Les syndiqués de l’Aluminerie de Bécancour rejettent l’offre patronale

En lockout depuis plus de 14 mois, les syndiqués de l’Aluminerie de Bécancour ont rejeté l’offre de la direction dans une proportion de 82 pour cent lundi.

Réunis à Trois-Rivières une bonne partie de la journée, 829 syndiqués — selon le décompte officiel — se sont prononcés sur l’offre patronale, assortie d’un protocole de retour au travail.

Le président de la section locale 9700 du syndicat des Métallos, Clément Masse, dénonce le fait que ces propositions aient été «imposées» unilatéralement.

«Tout le monde veut retourner travailler le plus rapidement possible, mais je pense que le message est clair: ça va prendre une entente négociée pour régler le conflit», a-t-il lancé en entrevue téléphonique avec La Presse canadienne.

Le syndicat avait recommandé le rejet de l’offre de la direction, qui tente à ses yeux de «casser les travailleurs» en réclamant davantage de concessions de leur part.

«L’employeur voulait essayer de les affaiblir financièrement et moralement. Le résultat d’aujourd’hui démontre que ça ne fonctionne pas», a soutenu M. Masse.

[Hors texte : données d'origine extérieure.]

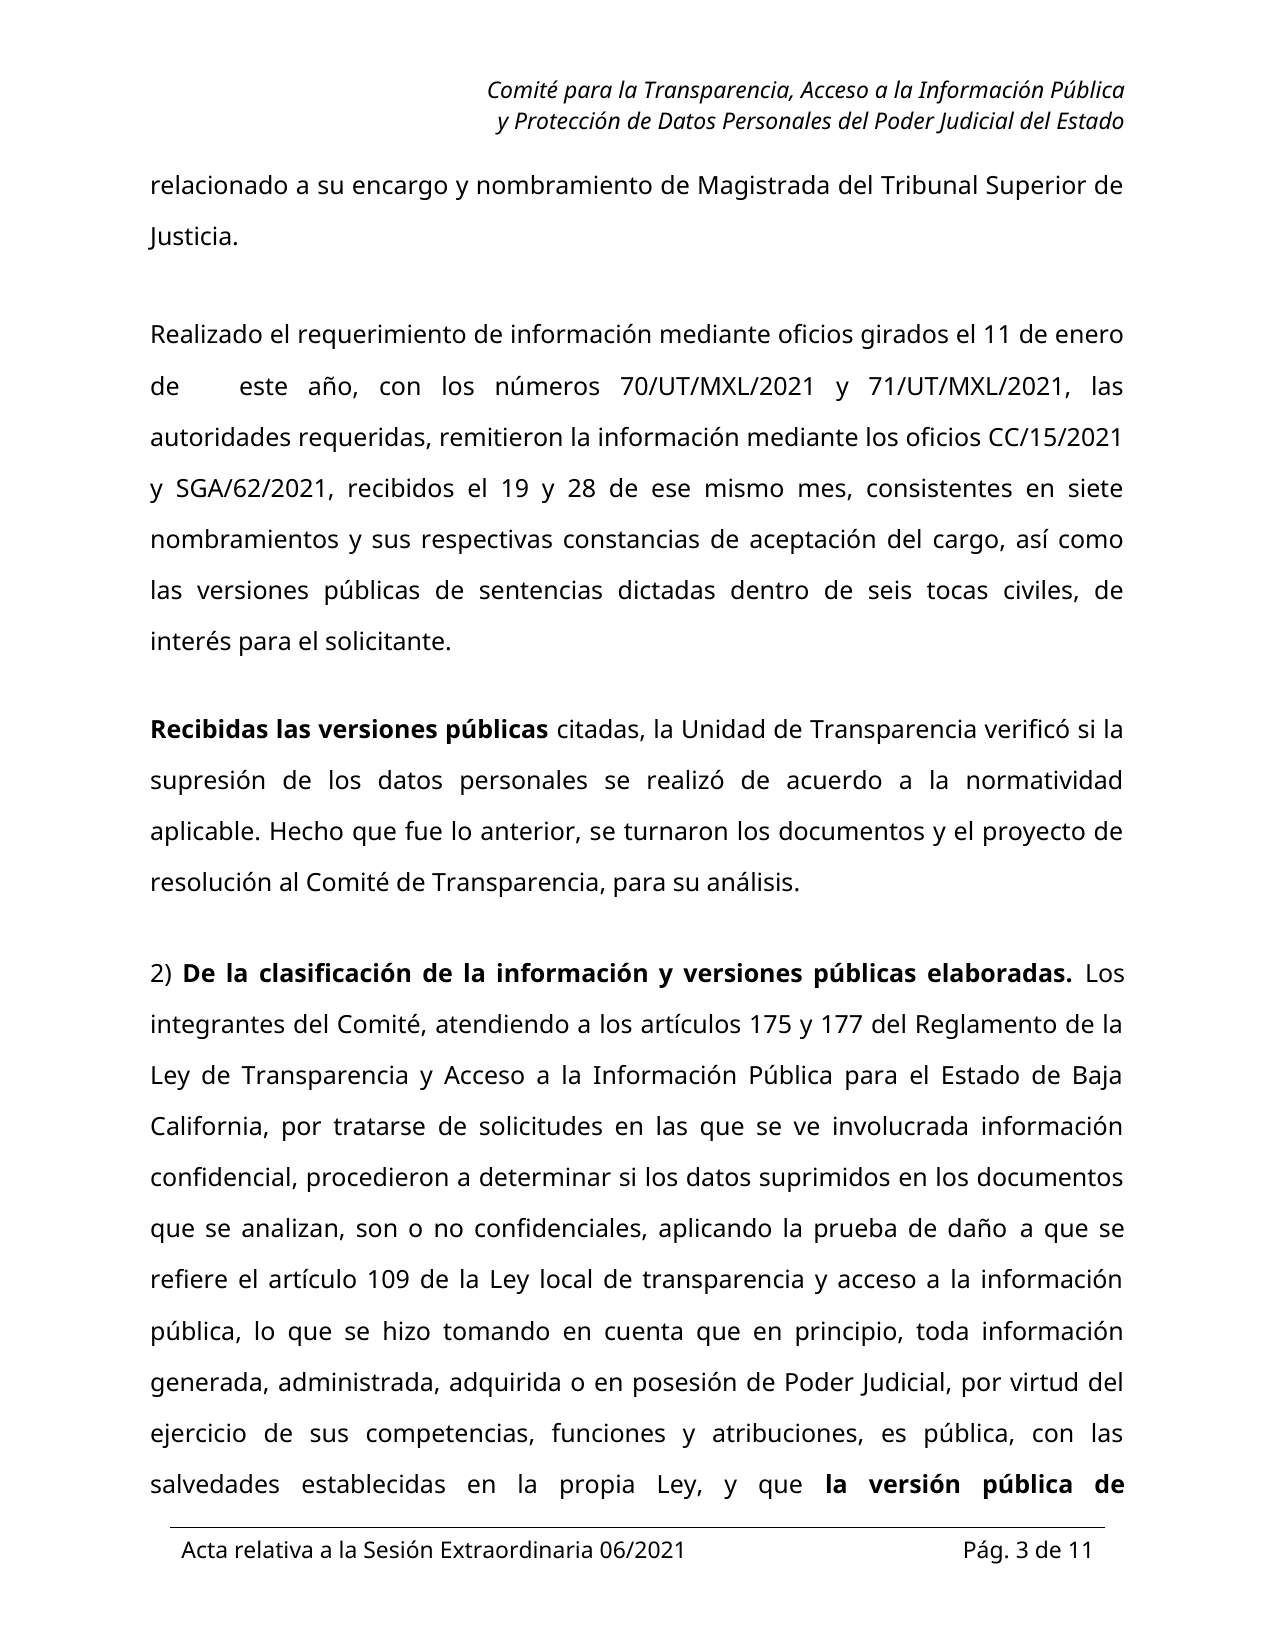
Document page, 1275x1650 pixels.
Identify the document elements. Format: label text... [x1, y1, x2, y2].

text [150, 167, 1125, 253]
text Realizado el requerimiento de información mediante oficios girados el 11 de enero de este año, con los números 70/UT/MXL/2021 y 71/UT/MXL/2021, las autoridades requeridas, remitieron la información mediante los oficios CC/15/2021 y SGA/62/2021, recibidos el 19 y 28 de ese mismo mes, consistentes en siete nombramientos y sus respectivas constancias de aceptación del cargo, así como las versiones públicas de sentencias dictadas dentro de seis tocas civiles, de interés para el solicitante. [150, 317, 1125, 657]
text Recibidas las versiones públicas citadas, la Unidad de Transparencia verificó si la supresión de los datos personales se realizó de acuerdo a la normatividad aplicable. Hecho que fue lo anterior, se turnaron los documentos y el proyecto de resolución al Comité de Transparencia, para su análisis. [150, 711, 1125, 899]
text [150, 956, 1125, 1500]
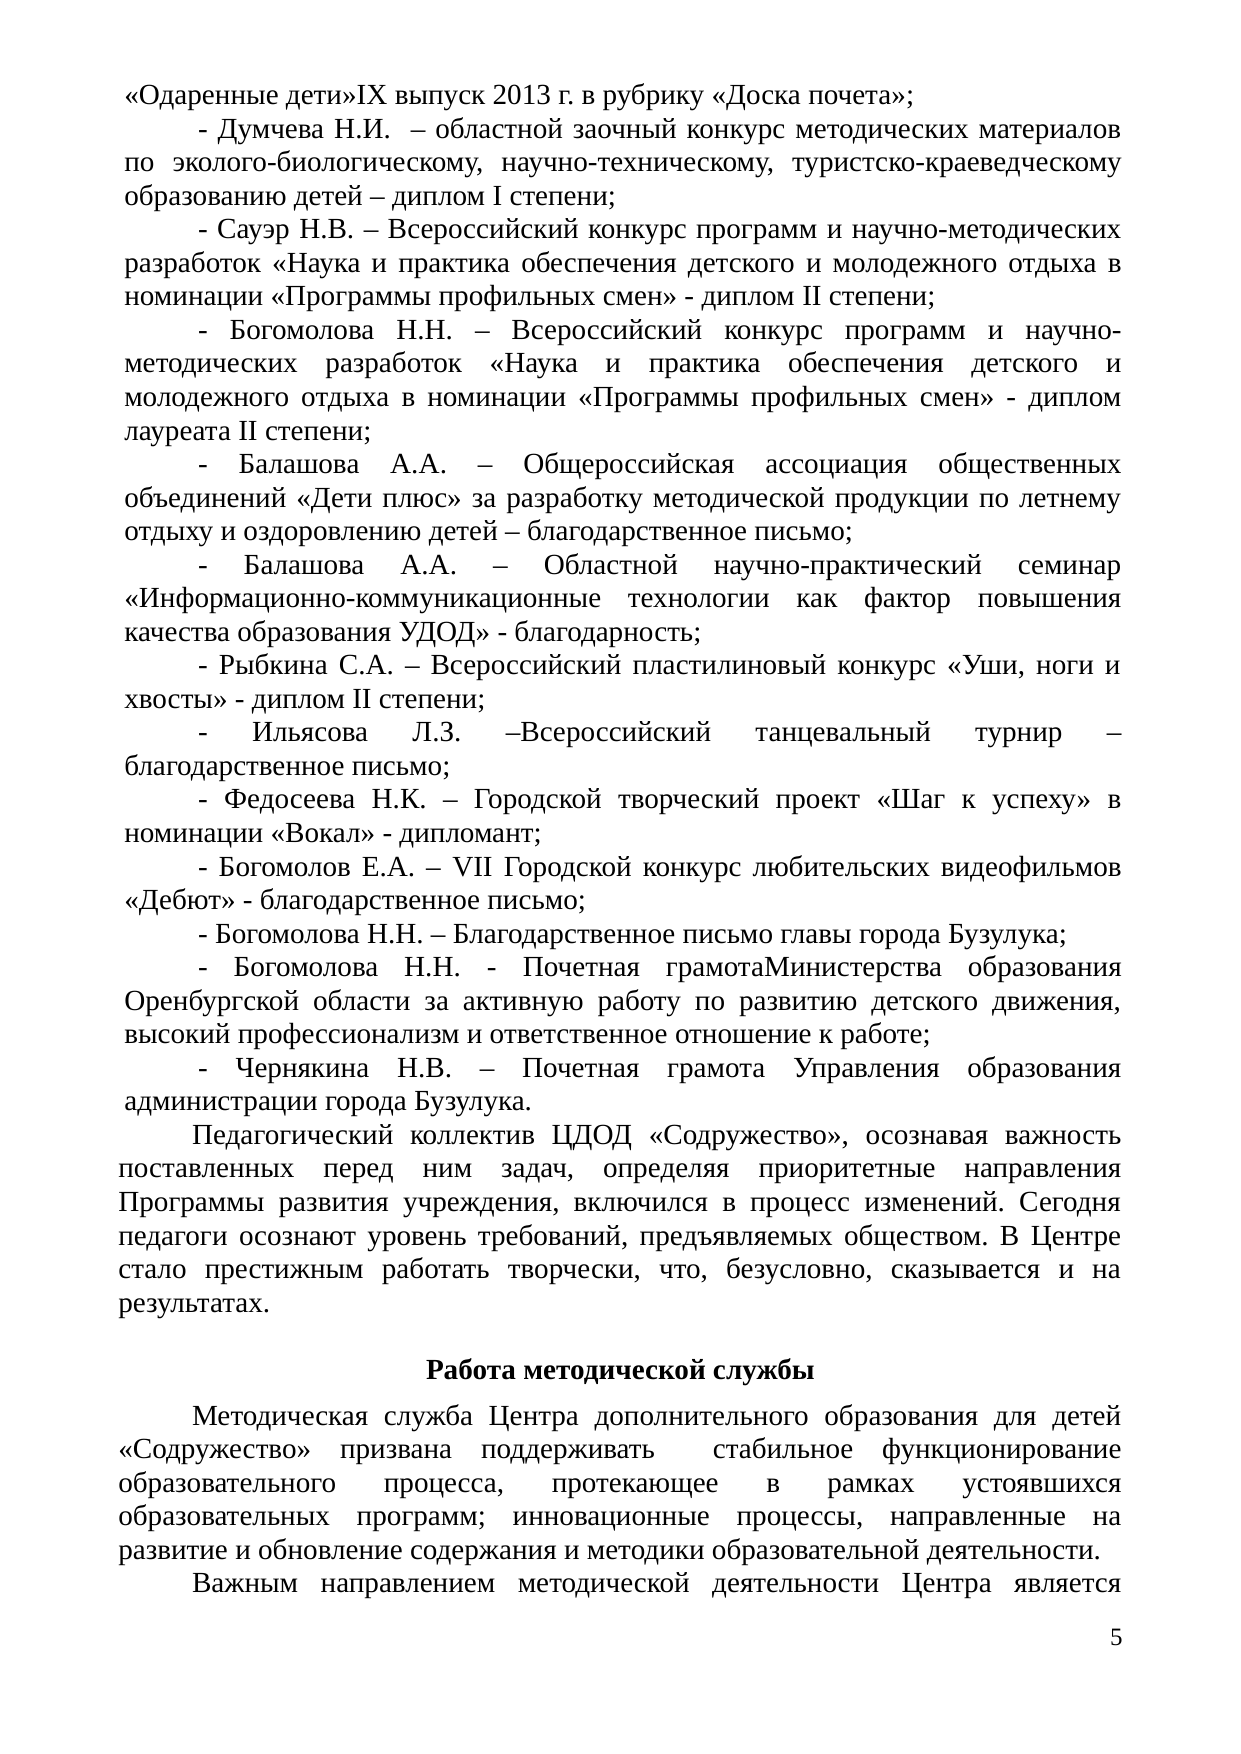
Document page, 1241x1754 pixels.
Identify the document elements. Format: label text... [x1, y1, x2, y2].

text - Думчева Н.И. – областной заочный конкурс методических материалов по эколого-биологическому, научно-техническому, туристско-краеведческому образованию детей – диплом I степени; [124, 111, 1122, 211]
text - Богомолов Е.А. – VII Городской конкурс любительских видеофильмов «Дебют» - благодарственное письмо; [124, 849, 1122, 916]
text Методическая служба Центра дополнительного образования для детей «Содружество» призвана поддерживать стабильное функционирование образовательного процесса, протекающее в рамках устоявшихся образовательных программ; инновационные процессы, направленные на развитие и обновление содержания и методики образовательной деятельности. [118, 1398, 1122, 1566]
text - Сауэр Н.В. – Всероссийский конкурс программ и научно-методических разработок «Наука и практика обеспечения детского и молодежного отдыха в номинации «Программы профильных смен» - диплом II степени; [124, 211, 1122, 312]
text Педагогический коллектив ЦДОД «Содружество», осознавая важность поставленных перед ним задач, определяя приоритетные направления Программы развития учреждения, включился в процесс изменений. Сегодня педагоги осознают уровень требований, предъявляемых обществом. В Центре стало престижным работать творчески, что, безусловно, сказывается и на результатах. [118, 1117, 1122, 1318]
text - Богомолова Н.Н. - Почетная грамотаМинистерства образования Оренбургской области за активную работу по развитию детского движения, высокий профессионализм и ответственное отношение к работе; [124, 949, 1122, 1050]
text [118, 1566, 1122, 1599]
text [124, 77, 1122, 111]
text - Богомолова Н.Н. – Благодарственное письмо главы города Бузулука; [124, 916, 1122, 949]
text - Богомолова Н.Н. – Всероссийский конкурс программ и научно-методических разработок «Наука и практика обеспечения детского и молодежного отдыха в номинации «Программы профильных смен» - диплом лауреата II степени; [124, 312, 1122, 446]
text - Рыбкина С.А. – Всероссийский пластилиновый конкурс «Уши, ноги и хвосты» - диплом II степени; [124, 647, 1122, 714]
text Работа методической службы [118, 1352, 1122, 1385]
text - Балашова А.А. – Общероссийская ассоциация общественных объединений «Дети плюс» за разработку методической продукции по летнему отдыху и оздоровлению детей – благодарственное письмо; [124, 446, 1122, 547]
text - Чернякина Н.В. – Почетная грамота Управления образования администрации города Бузулука. [124, 1050, 1122, 1117]
text - Федосеева Н.К. – Городской творческий проект «Шаг к успеху» в номинации «Вокал» - дипломант; [124, 782, 1122, 849]
text - Ильясова Л.З. –Всероссийский танцевальный турнир – благодарственное письмо; [124, 714, 1122, 782]
text - Балашова А.А. – Областной научно-практический семинар «Информационно-коммуникационные технологии как фактор повышения качества образования УДОД» - благодарность; [124, 547, 1122, 647]
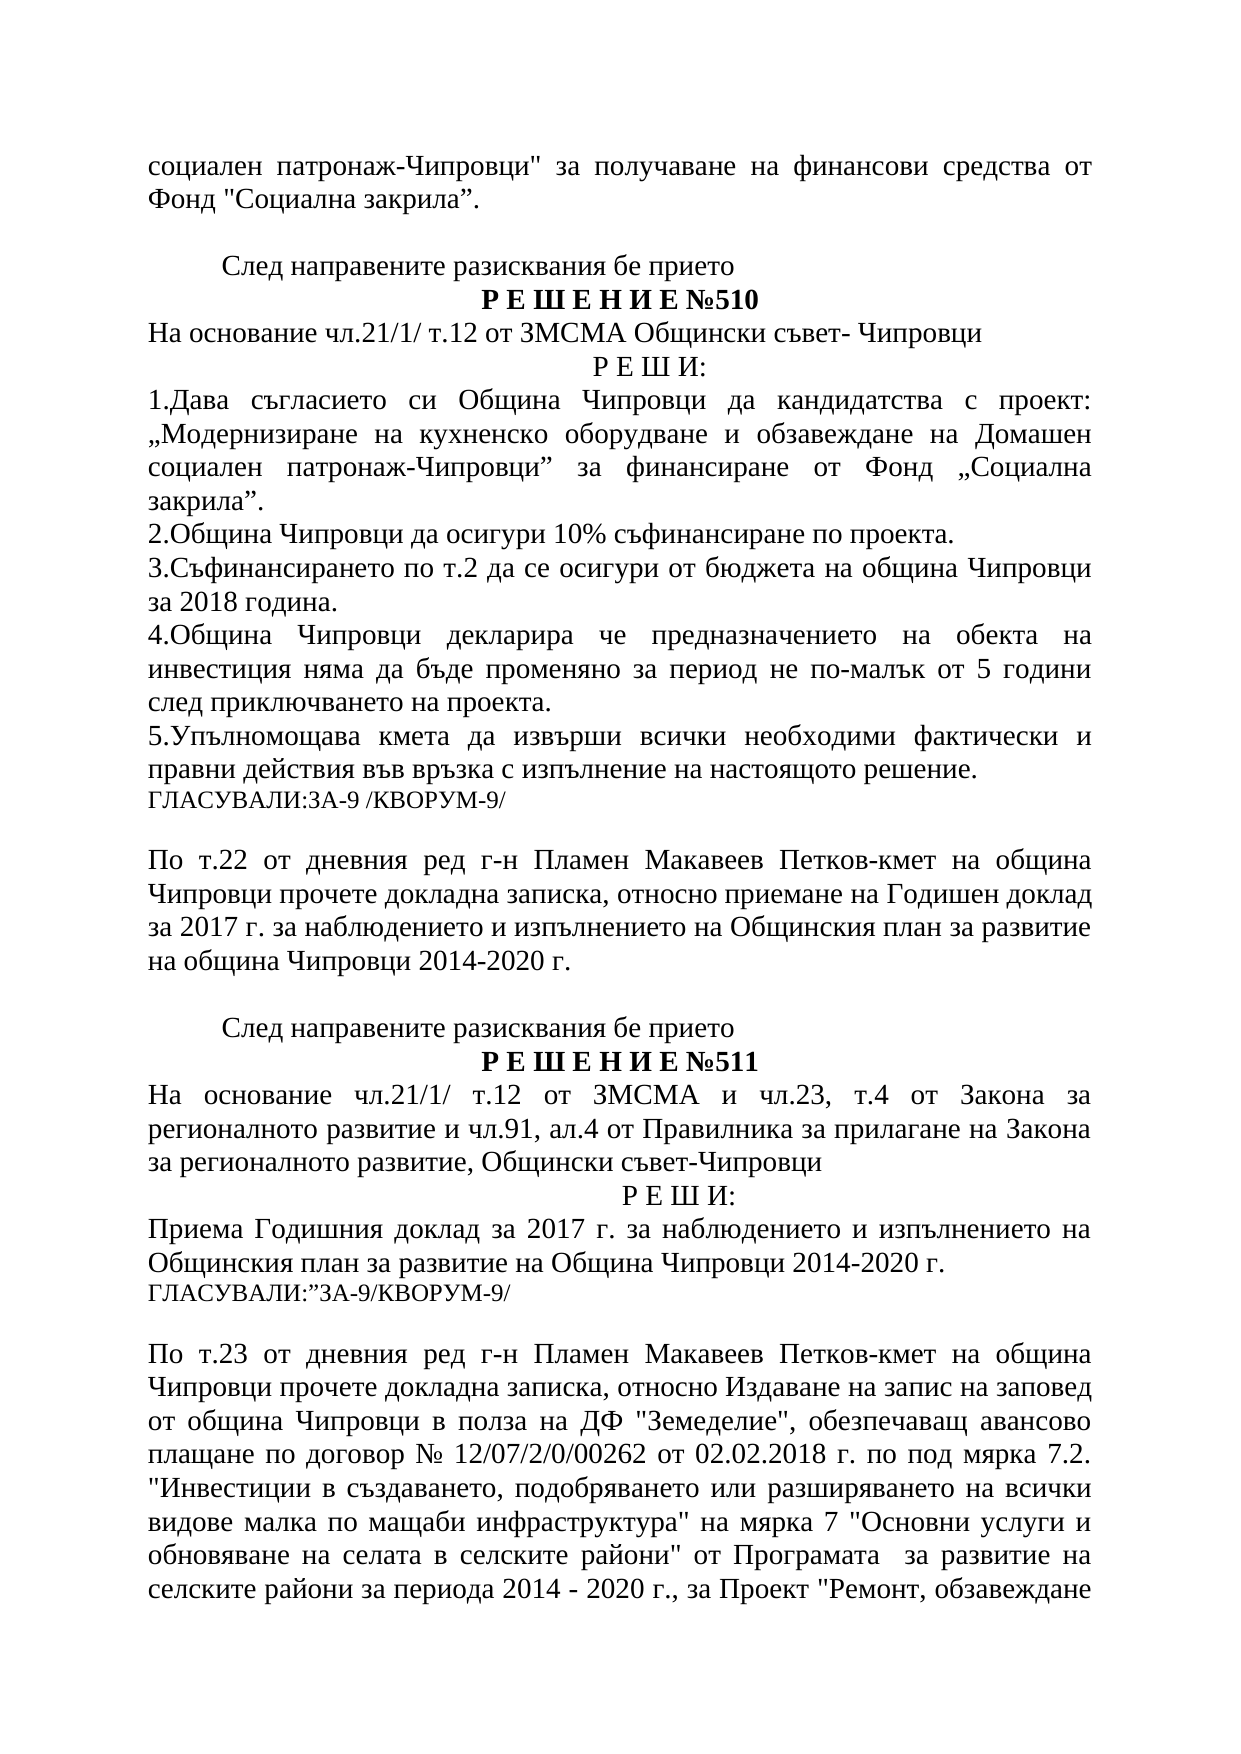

Le lockout des 1030 travailleurs, membres du syndicat des Métallos, affilié à la FTQ, avait été décrété le 11 janvier 2018 à 3h du matin, après qu’ils eurent rejeté l’offre… finale de l’employeur.

Des 1030 travailleurs, il reste 926 travailleurs actifs, les autres ayant depuis pris leur retraite.

Au début du conflit, les deux principaux points en litige étaient le régime de retraite et le respect du critère de l’ancienneté dans les mouvements de main-d’oeuvre. Le syndicat affirme que cette liste s’est depuis allongée, avec des reculs demandés sur le plan des horaires, de l’organisation du travail, du régime de retraite, du recours à la sous-traitance et des abolitions de postes.

La direction d’ABI s’est pour sa part dite déçue du rejet de son offre «juste et compétitive», dont elle avait exceptionnellement dévoilé une partie du contenu. Dans un communiqué de presse publié lundi dernier, elle affirmait également que son offre lui donnait «de la flexibilité» et lui permettait d’accroître la productivité à l’aluminerie. Elle restait toutefois muette sur les façons d’y parvenir.

Quant au protocole, il prévoyait un début de retour au travail à compter du 8 avril seulement. Et ce retour progressif devait s’étendre sur une très longue période, soit 10 mois.

La direction avait également précisé son offre salariale, soit en moyenne 2,55 pour cent d’augmentation par année sur six ans.

Cette question n’a pourtant jamais été en discussion, selon le syndicat des Métallos.

L’adjoint au directeur québécois du syndicat, Dominic Lemieux, se réjouit de la «solidarité des membres», qui sont «il faut le rappeler, attaqués par une multinationale américaine».

Selon M. Lemieux, ABI — qui est propriété à 75 pour cent d’Alcoa et à 25 pour cent de Rio Tinto — méprise non seulement les travailleurs, mais aussi le nouveau gouvernement de la Coalition avenir Québec en ayant rejeté l’idée d’une hypothèse de règlement avancée par le ministre du Travail, Jean Boulet.

«Le premier ministre doit s’impliquer personnellement dans le dossier», réclame-t-il.

Le syndicat des Métallos demande le retrait de la clause d’«Act of God» dans le contrat de l’aluminerie avec Hydro-Québec, qui lui a permis de ne pas acheter la totalité de l’hydroélectricité qu’elle s’était engagée à acheter, alors qu’elle continuait d’être exploitée par des cadres. Selon les calculs du syndicat, cette cause a privé la société d’État de 165 millions $ en revenus en 2018.

Le syndicat des Métallos compte 60 000 membres dans l’ensemble du Québec; il est affilié à la FTQ, qui en compte plus de 600 000.